As for age groups,26 the Francophone immigrant population is younger than the non-immigrant population, and that is even more accurate for new immigrants. In 2016, 15.9% of the non-immigrant Francophone population were aged 0 to 14, and 47.9% were aged 15 to 54.
The largest number of immigrants come from France (10.5%) and Haiti (8.5%). This is the same for new immigrants (11.3% and 10.9%). However, Africa constitutes the biggest Francophone immigration pool, with 36.1% of the Francophone immigrant population coming from that continent. That number goes up to 46.1% for new immigrants, in comparison to 26.2% and 18.1% for Europe. The main African countries that Francophone immigrants arrived from between 2011 to 2016 were the Congo (DRC) (8.8%), Cameroon (5.2%), Government of Mauritius (4.5%), Egypt (3.9%), Burundi (3.9%) and the Ivory Coast (3.6%).27 According to trends, it would seem that African immigrants represent the best potential, even while Europe remains a very interesting market. These data demonstrate the importance of targeted recruiting activities on both continents.
There are significant geographic disparities in the settlement of Francophone immigrants across Ontario, with a high concentration in the Eastern and Central regions (93.5% between them). In comparison, the Northeastern region, which accounts for 19.8% of Francophones in the province, only receives 1.2% of Francophone immigrants. The City of Ottawa (26,880 immigrants) and the Greater Toronto Area28 (49,490 immigrants) receive 82.7% of Francophone immigrants.

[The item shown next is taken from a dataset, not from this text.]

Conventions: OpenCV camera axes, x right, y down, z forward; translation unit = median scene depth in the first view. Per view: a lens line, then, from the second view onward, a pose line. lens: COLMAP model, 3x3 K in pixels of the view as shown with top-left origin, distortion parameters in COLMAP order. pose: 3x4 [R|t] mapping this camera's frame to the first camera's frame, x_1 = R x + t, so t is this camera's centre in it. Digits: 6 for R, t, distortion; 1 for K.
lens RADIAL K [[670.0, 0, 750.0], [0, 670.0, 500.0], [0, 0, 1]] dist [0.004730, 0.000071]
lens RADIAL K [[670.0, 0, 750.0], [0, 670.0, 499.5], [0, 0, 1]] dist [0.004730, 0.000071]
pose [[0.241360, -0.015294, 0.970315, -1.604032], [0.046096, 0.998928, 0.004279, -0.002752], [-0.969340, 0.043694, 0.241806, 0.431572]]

|Francophone population in the region||622,415||33,555||268,070||191,375||7,055||122,360|
|Francophone immigrant population||92,385||4,700||29,585||56,815||215||1,065|
|Proportion of immigrants within the region’s Francophone population||15.0%||14.2%||11.2%||30.2%||3.1%||0.9%|
|Proportion of Francophone immigrants in the region, within the entire Francophone immigrant population of the province||100.0%||5.1%||32%||61.5%||0.2%||1.2%|
|Francophone immigrant population arrived in the area between 2011 and 2016||16,045||960||5,055||9,835||45||150|
|Proportion of Francophone immigrants in the region within the total Francophone immigrant population of the province (2011-2016)||100.0%||6.0%||31.5%||61.3%||0.3%||0.9%|
Source: Statistics Canada, 2016 Population Census.

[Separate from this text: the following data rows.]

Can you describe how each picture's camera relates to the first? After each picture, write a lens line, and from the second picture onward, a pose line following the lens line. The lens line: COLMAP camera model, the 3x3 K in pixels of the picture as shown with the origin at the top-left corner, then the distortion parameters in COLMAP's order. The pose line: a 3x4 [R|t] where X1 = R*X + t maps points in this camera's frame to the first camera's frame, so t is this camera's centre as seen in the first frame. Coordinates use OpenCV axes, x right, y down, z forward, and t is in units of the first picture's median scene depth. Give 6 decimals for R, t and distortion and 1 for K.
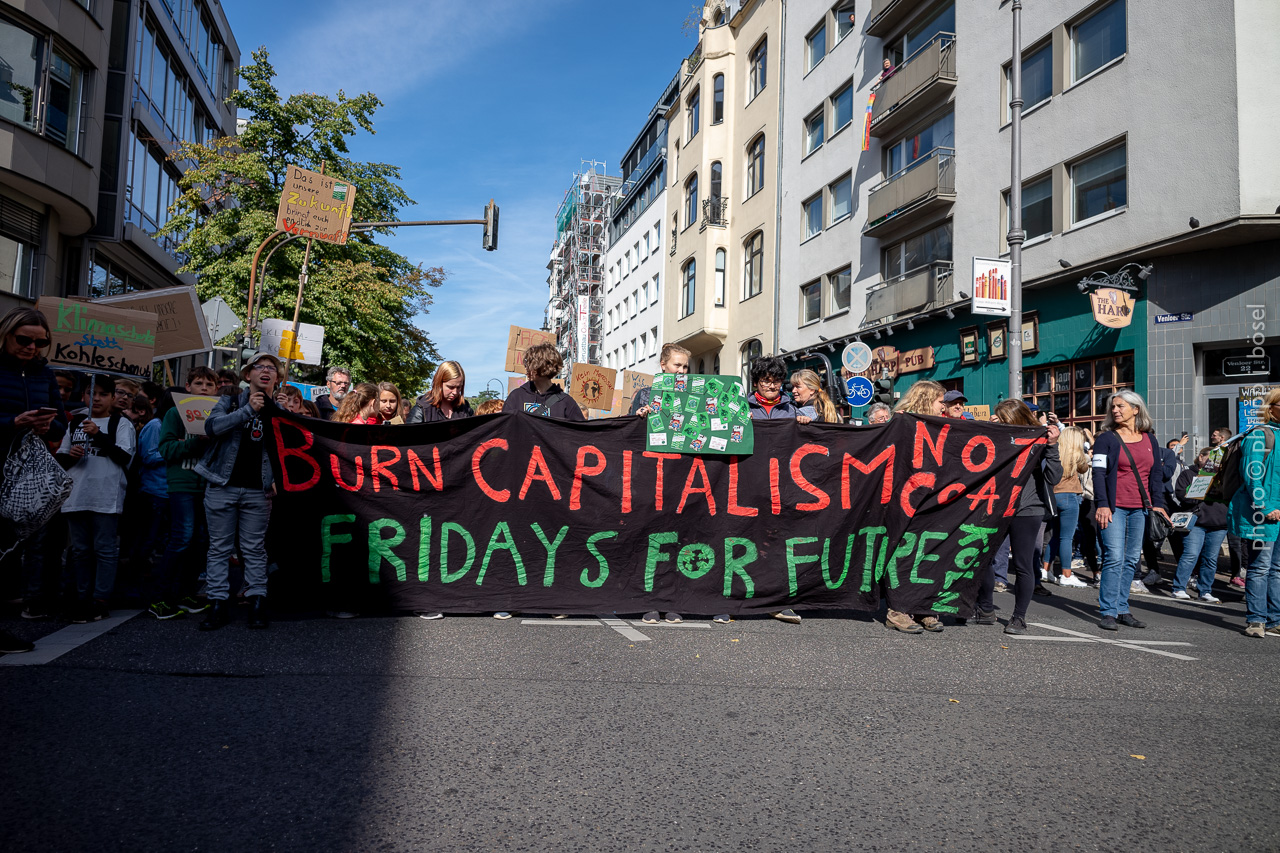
lens RADIAL K [[760.0, 0, 641.3], [0, 760.0, 431.4], [0, 0, 1]] dist [0.024954, -0.028462]
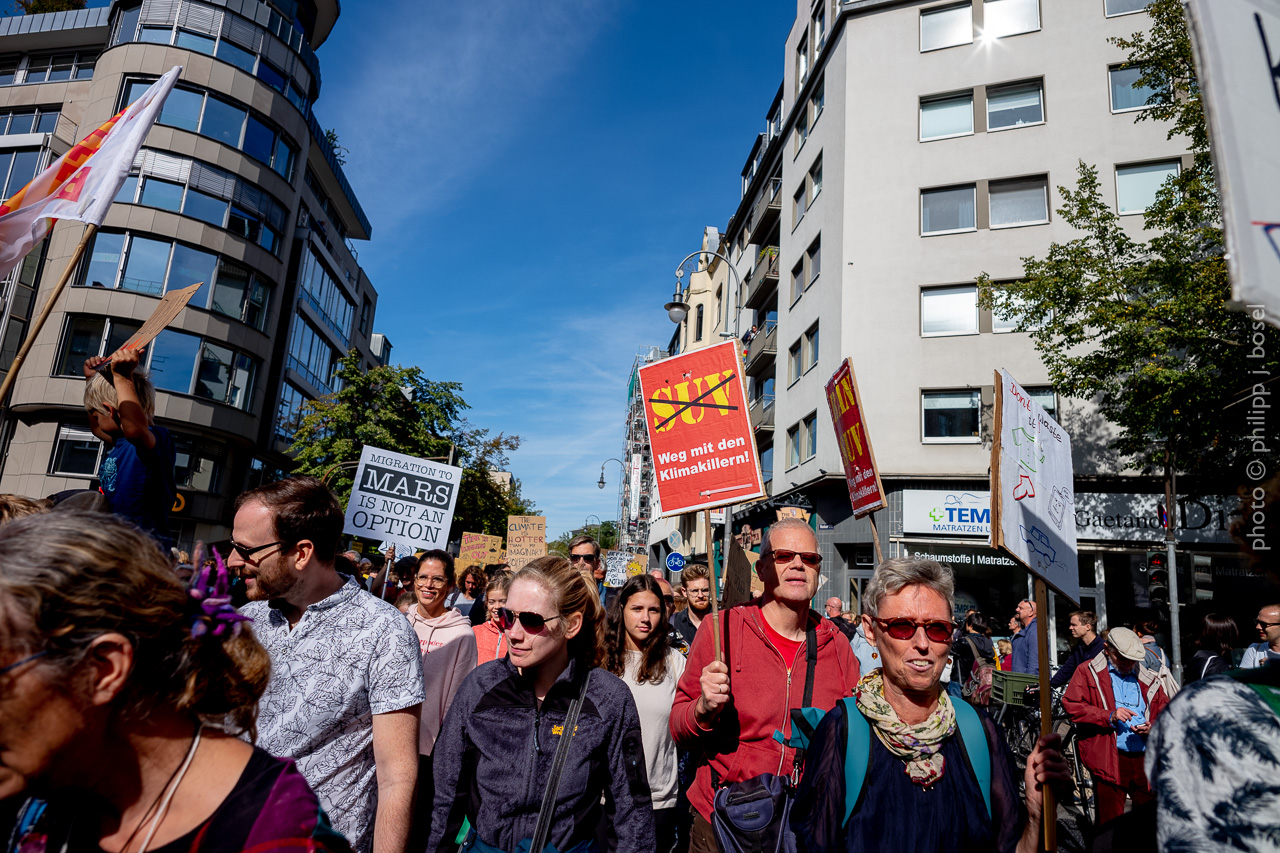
lens RADIAL K [[760.0, 0, 641.3], [0, 760.0, 431.4], [0, 0, 1]] dist [0.024954, -0.028462]
pose [[0.983669, -0.003835, -0.179948, 0.232282], [-0.026065, 0.986199, -0.163497, -0.027963], [0.178092, 0.165517, 0.969993, -0.266924]]
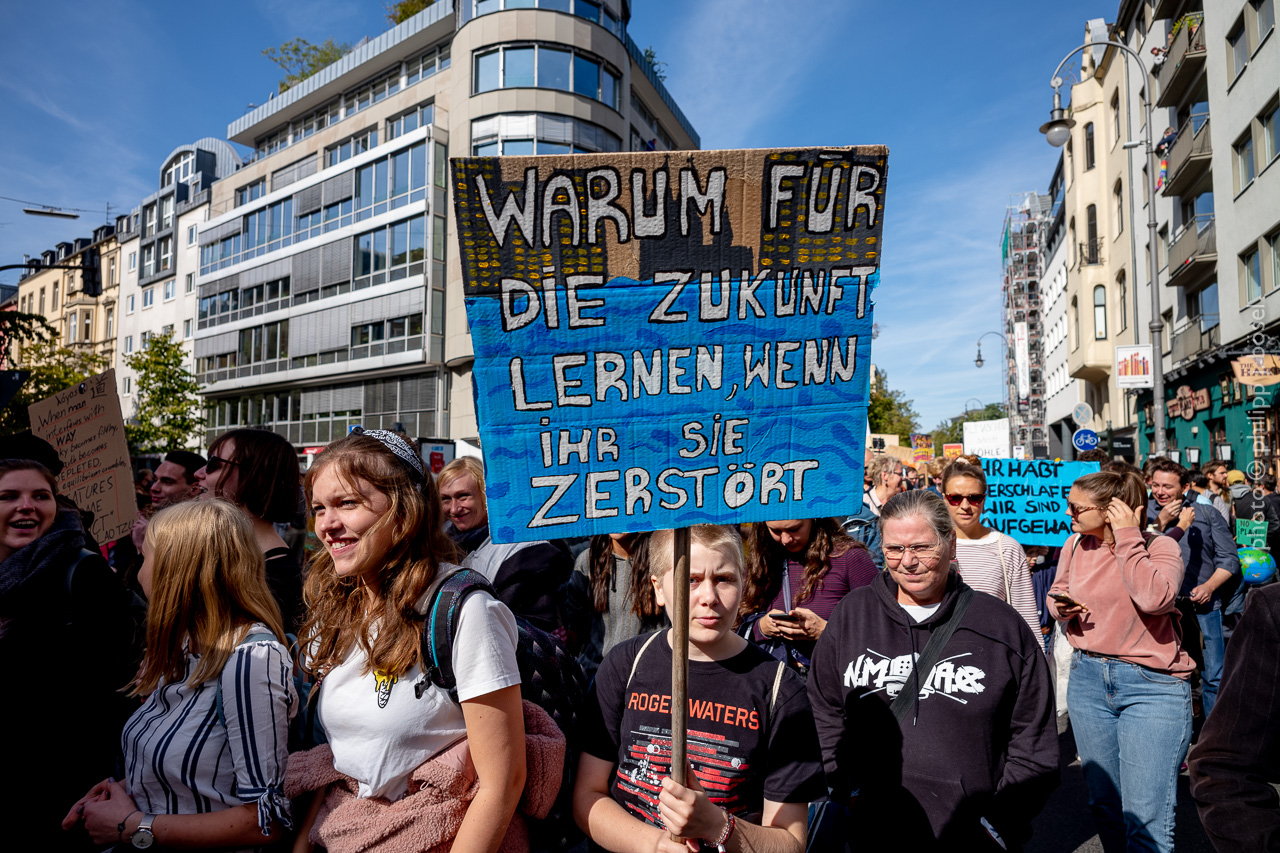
lens RADIAL K [[760.0, 0, 641.3], [0, 760.0, 431.4], [0, 0, 1]] dist [0.024954, -0.028462]
pose [[0.789443, -0.067115, -0.610143, 0.224935], [0.054141, 0.997744, -0.039698, -0.026395], [0.611431, -0.001694, 0.791296, -0.229823]]
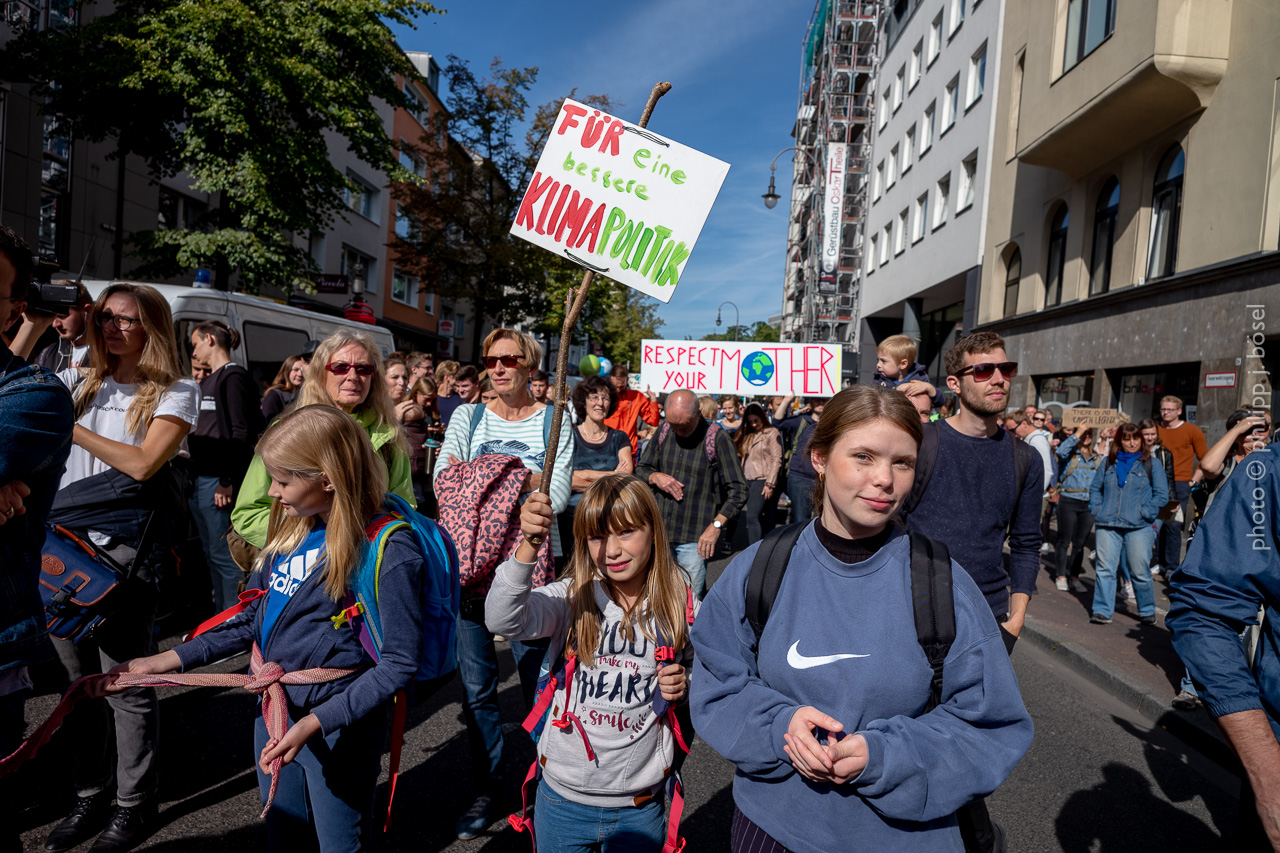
lens RADIAL K [[762.2, 0, 643.5], [0, 762.2, 459.1], [0, 0, 1]] dist [-0.003778, -0.026450]
pose [[0.945705, 0.056598, -0.320061, -0.020409], [-0.020416, 0.993121, 0.115297, 0.015513], [0.324385, -0.102502, 0.940355, 0.536183]]
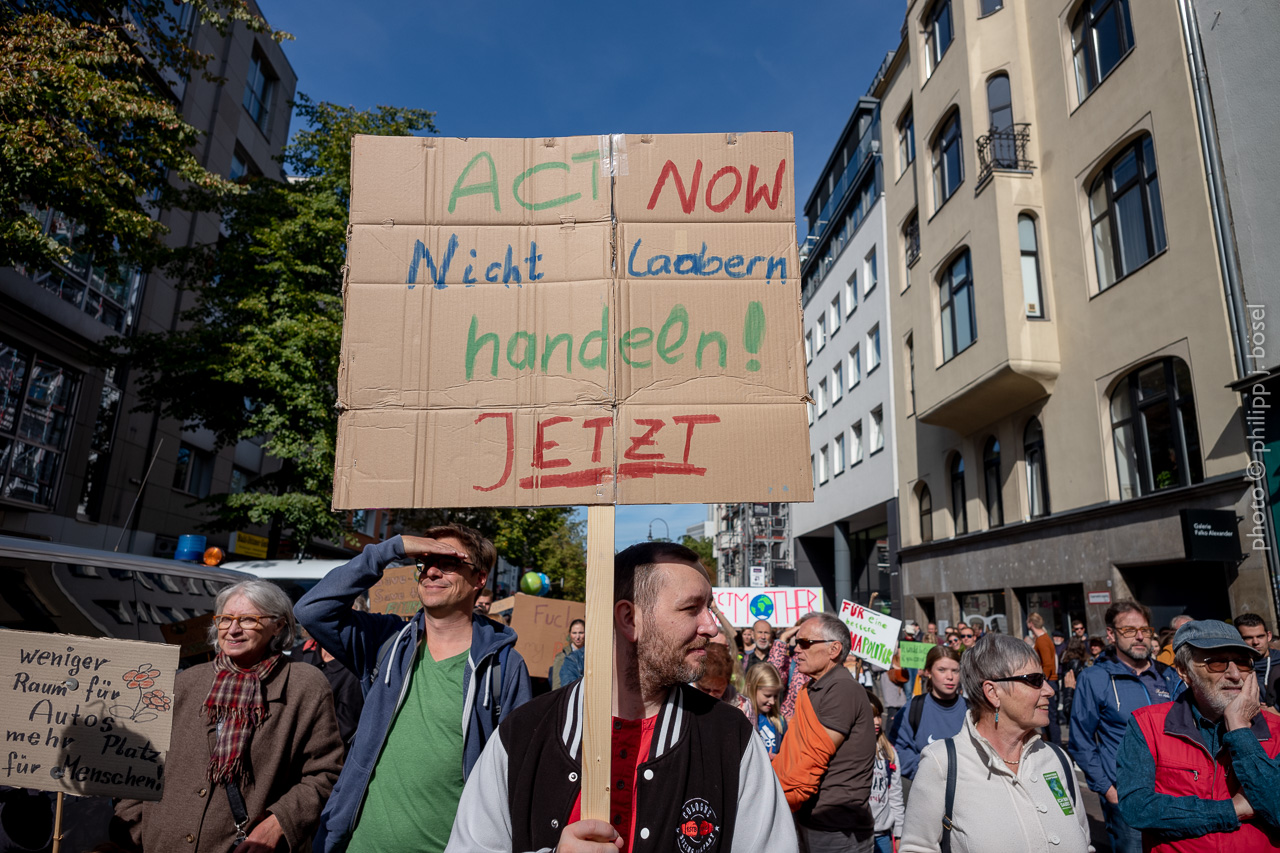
lens RADIAL K [[771.1, 0, 640.0], [0, 771.1, 426.5], [0, 0, 1]] dist [-0.034549, 0.000183]
pose [[0.973360, -0.049655, -0.223841, -0.039794], [0.004268, 0.980022, -0.198842, 0.003774], [0.229242, 0.192590, 0.954126, 0.447851]]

- There are slight variations between census data from the long and short censuses. The immigration data come from the long census, that is, from a sample. To calculate proportions, we use the number 622,415 Francophones, which is the reference unit for the long census according to Ontario’s inclusive definition of Francophones. The variations in the proportions are very slight.
- In this text, the word “immigrants” refers to those who arrived between 2011 and 2016.

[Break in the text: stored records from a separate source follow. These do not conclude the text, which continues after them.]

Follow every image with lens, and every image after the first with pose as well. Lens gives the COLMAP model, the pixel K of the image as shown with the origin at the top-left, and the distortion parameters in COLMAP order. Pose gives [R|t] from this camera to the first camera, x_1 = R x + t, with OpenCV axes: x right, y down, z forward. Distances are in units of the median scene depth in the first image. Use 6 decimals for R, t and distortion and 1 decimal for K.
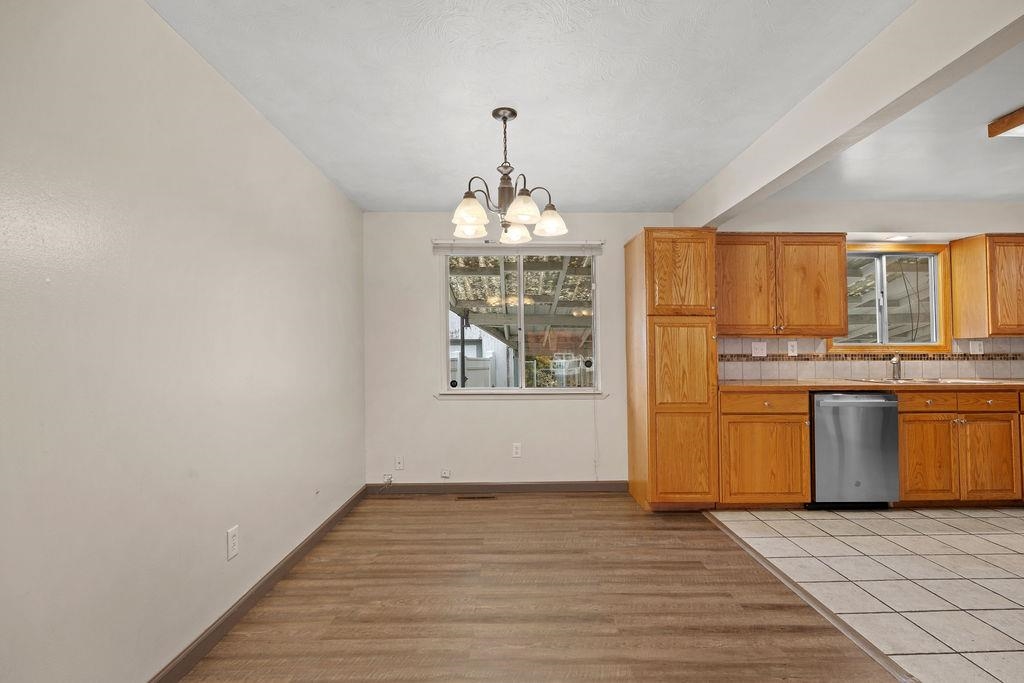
lens RADIAL K [[497.7, 0, 526.5], [0, 497.7, 338.0], [0, 0, 1]] dist [-0.001127, -0.000010]
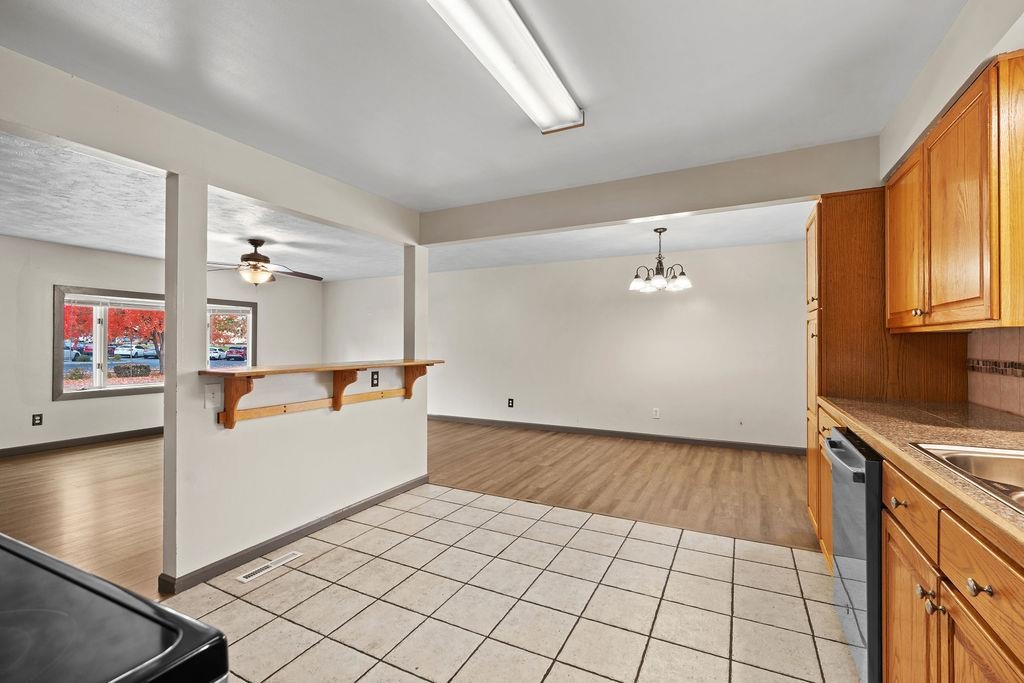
lens RADIAL K [[447.7, 0, 517.5], [0, 447.7, 338.5], [0, 0, 1]] dist [-0.004617, 0.000108]
pose [[-0.476373, -0.003272, -0.879237, 1.168906], [0.030586, 0.999326, -0.020290, 0.003072], [0.878711, -0.036558, -0.475952, 0.866271]]
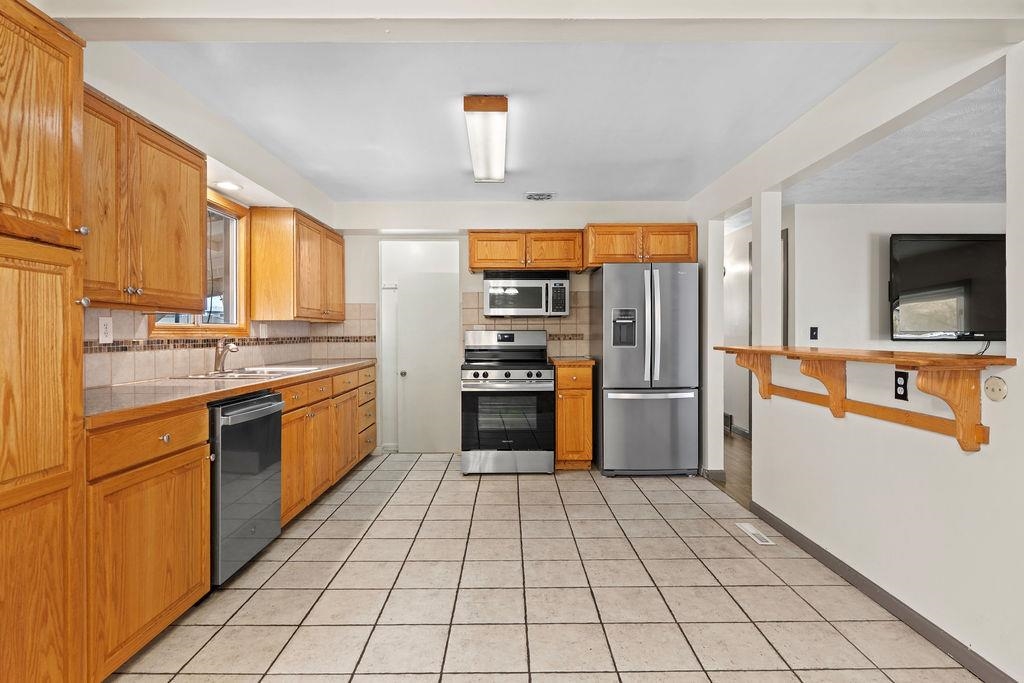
lens RADIAL K [[529.8, 0, 511.8], [0, 529.8, 330.4], [0, 0, 1]] dist [-0.005358, 0.001621]
pose [[0.025628, 0.008640, 0.999634, -0.048916], [-0.028415, 0.999565, -0.007911, 0.014529], [-0.999268, -0.028202, 0.025862, 0.593042]]
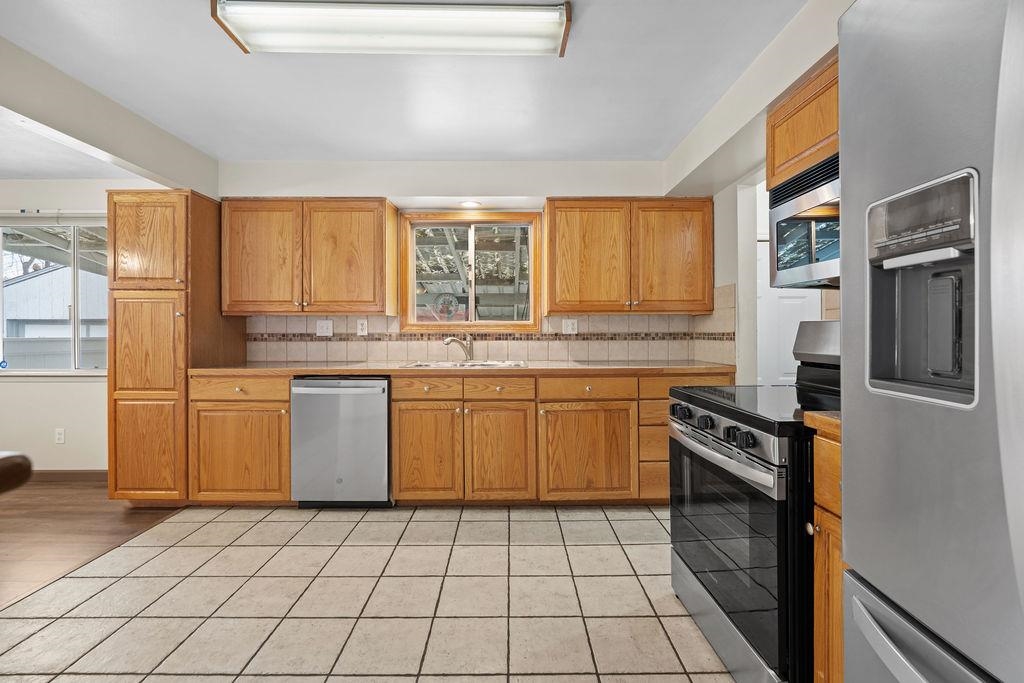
lens RADIAL K [[447.7, 0, 510.8], [0, 447.7, 331.1], [0, 0, 1]] dist [-0.004617, 0.000108]
pose [[0.999774, 0.001496, -0.021209, 0.920097], [-0.000837, 0.999517, 0.031069, 0.002602], [0.021245, -0.031045, 0.999292, 0.206980]]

- For more details on the status of visible minorities, see the Appendices.
- For more details, see http://ici.radio-canada.ca/nouvelle/811481/immigration-francophone-ontario (accessed in March 2018).
- For more details, see https://www.reseausoutien.org/Forum2017/Presentations_%20Forum%202017/4Presentation_Astrid_Jacques.pdf (accessed in March 2018).
- For more details on the immigration categories, see Appendix 3.
- The “immigration period” variable, which refers to the period in which immigrants received their landed immigrant or permanent resident statuses for the first time, does not tell which province an immigrant settled in first. However, in the absence of census data prior to 2011 adapted to the IDF, this is an indicator that allows a comparison over time.
- For more details on age groups, see Appendix 4.
- For more details on countries of origin, see Appendix 5.
- For the GTA, we used the census data for Toronto, Durham, Halton, Peel and York.